» What you have to do
Report each line of the records that contains the string "pistons", copying the whole line. Case counts.

» Records supplied
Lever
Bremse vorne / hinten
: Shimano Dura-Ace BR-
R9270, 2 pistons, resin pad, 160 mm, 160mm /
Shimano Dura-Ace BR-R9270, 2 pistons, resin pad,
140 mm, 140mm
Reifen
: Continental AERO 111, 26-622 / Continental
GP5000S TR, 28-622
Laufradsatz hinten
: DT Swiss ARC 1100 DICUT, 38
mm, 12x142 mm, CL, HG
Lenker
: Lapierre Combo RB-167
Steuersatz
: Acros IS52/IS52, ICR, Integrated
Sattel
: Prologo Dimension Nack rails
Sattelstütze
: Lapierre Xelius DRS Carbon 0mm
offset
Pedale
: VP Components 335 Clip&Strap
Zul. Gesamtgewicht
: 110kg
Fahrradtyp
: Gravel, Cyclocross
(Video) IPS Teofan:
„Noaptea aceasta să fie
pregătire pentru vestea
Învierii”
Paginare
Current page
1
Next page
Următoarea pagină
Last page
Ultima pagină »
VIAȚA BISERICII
---
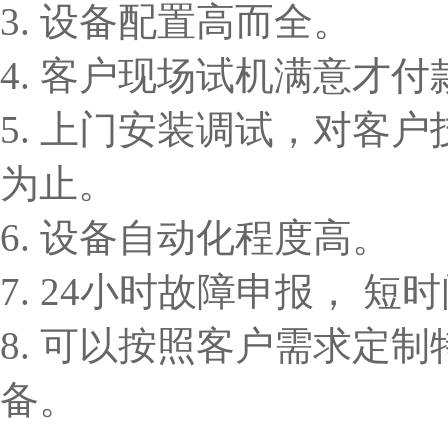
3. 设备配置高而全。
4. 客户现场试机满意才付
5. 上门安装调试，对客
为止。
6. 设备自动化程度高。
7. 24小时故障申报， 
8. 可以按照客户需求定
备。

» Reply to the exercise
R9270, 2 pistons, resin pad, 160 mm, 160mm /
Shimano Dura-Ace BR-R9270, 2 pistons, resin pad,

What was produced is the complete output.